(EXERCISE INSTRUCTIONS)
If a line in the entries below contains "wrist", copy it.

Items from a data source
┏━━

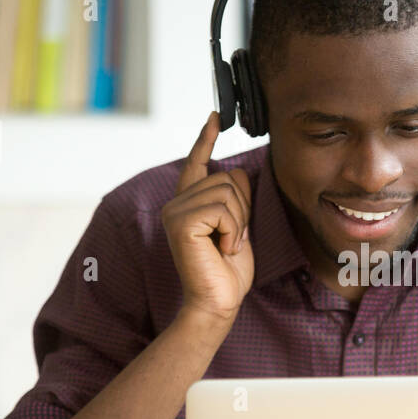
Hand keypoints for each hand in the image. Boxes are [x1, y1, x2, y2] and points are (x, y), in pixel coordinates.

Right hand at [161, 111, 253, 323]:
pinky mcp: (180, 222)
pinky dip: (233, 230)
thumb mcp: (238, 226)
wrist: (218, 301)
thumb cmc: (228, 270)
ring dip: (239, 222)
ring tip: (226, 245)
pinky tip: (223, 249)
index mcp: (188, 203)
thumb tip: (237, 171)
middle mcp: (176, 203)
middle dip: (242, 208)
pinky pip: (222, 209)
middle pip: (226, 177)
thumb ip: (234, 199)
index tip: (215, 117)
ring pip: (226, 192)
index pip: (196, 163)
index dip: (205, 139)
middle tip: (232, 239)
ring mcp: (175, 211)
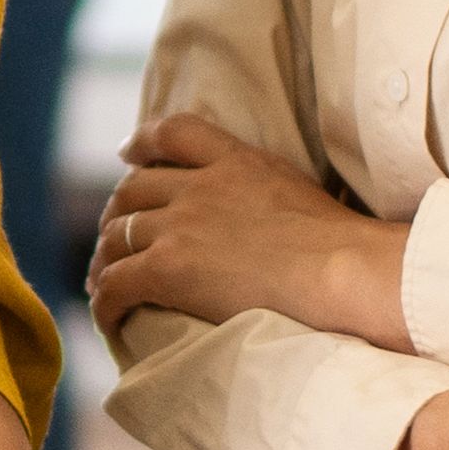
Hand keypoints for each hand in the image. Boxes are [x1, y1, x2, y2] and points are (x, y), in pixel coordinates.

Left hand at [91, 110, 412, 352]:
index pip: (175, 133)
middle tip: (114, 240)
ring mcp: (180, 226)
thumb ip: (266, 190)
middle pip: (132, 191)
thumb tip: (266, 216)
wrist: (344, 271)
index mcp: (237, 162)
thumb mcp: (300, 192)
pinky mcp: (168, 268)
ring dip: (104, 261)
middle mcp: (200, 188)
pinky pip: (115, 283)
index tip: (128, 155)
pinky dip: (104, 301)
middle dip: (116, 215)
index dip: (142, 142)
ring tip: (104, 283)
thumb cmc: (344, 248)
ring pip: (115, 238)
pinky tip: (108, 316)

┗━━
┏━━

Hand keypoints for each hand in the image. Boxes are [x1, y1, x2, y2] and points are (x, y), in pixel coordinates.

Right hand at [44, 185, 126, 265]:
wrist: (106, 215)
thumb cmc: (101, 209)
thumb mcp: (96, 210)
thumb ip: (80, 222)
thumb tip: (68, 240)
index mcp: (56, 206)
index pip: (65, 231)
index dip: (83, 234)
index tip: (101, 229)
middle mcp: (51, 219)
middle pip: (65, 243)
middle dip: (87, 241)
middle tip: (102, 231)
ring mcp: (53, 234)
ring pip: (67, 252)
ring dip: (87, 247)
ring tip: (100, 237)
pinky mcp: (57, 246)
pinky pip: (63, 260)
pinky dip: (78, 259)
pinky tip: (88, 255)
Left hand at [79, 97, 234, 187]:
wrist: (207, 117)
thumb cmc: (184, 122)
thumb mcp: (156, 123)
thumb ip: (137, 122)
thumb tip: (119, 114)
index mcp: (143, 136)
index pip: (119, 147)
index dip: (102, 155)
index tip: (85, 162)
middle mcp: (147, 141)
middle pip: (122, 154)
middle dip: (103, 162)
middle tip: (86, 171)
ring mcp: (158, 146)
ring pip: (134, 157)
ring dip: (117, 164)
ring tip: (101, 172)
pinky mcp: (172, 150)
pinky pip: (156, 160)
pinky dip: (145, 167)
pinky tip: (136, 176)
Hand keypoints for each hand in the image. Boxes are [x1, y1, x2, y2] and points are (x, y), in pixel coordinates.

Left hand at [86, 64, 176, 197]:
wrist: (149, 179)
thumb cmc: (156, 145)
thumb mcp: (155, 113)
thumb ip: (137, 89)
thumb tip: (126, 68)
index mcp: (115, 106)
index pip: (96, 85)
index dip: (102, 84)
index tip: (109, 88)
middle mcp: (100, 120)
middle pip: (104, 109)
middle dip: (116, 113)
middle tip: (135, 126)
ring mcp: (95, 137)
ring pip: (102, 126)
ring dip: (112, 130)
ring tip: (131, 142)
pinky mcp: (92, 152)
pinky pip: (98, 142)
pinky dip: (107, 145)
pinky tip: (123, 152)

┗━━
┏━━

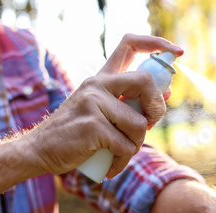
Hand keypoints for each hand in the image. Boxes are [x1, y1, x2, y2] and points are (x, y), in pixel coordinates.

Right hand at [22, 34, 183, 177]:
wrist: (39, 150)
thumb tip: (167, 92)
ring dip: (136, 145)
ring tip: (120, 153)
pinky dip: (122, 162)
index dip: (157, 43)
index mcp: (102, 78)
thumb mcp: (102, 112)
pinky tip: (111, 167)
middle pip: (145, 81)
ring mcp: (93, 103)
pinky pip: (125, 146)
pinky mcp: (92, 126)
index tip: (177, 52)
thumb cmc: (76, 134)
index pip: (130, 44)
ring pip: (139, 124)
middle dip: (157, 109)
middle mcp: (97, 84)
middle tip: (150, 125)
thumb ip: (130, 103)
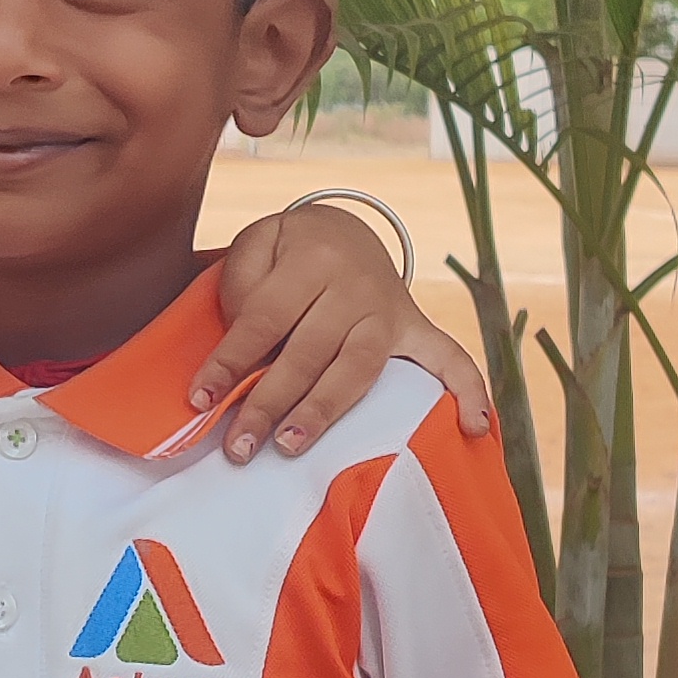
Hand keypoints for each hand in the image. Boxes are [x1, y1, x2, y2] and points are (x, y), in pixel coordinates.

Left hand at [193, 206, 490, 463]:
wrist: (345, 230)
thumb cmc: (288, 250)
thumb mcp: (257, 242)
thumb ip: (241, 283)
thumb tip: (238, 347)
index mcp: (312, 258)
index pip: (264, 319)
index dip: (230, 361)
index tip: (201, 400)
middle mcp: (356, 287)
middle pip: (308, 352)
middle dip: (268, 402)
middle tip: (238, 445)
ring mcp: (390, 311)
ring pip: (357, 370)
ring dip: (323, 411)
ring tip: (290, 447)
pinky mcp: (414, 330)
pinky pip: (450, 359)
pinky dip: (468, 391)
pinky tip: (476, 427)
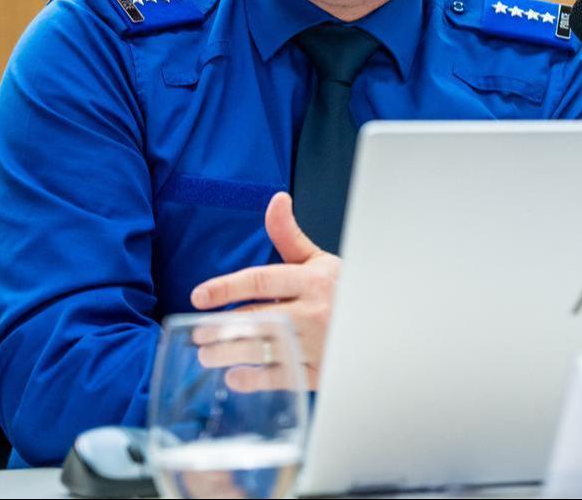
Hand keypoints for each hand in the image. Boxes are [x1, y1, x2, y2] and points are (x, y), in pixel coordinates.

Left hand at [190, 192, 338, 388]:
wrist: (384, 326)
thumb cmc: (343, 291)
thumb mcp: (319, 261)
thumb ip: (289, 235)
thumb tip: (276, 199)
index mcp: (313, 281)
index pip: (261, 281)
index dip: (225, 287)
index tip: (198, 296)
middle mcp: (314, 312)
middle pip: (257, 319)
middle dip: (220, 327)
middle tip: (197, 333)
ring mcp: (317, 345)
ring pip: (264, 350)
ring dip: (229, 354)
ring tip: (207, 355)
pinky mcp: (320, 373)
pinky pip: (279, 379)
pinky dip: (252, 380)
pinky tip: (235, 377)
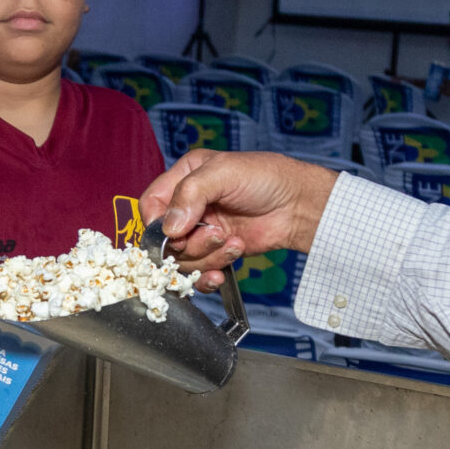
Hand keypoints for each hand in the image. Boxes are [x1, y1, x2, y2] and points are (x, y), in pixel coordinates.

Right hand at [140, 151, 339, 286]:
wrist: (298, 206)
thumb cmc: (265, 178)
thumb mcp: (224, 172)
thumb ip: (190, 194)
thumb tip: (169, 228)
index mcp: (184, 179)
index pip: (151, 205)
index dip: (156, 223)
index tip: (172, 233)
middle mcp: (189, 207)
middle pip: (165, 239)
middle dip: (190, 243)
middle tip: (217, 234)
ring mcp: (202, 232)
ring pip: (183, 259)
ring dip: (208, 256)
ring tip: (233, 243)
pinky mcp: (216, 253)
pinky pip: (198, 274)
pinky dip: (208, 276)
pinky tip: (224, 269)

┗━━

(EXERCISE OUTPUT)
wrist: (218, 301)
wrist: (344, 271)
wrist: (106, 215)
wrist: (207, 117)
wrist: (149, 179)
wrist: (39, 150)
wrist: (345, 230)
wrist: (384, 326)
wrist: (298, 206)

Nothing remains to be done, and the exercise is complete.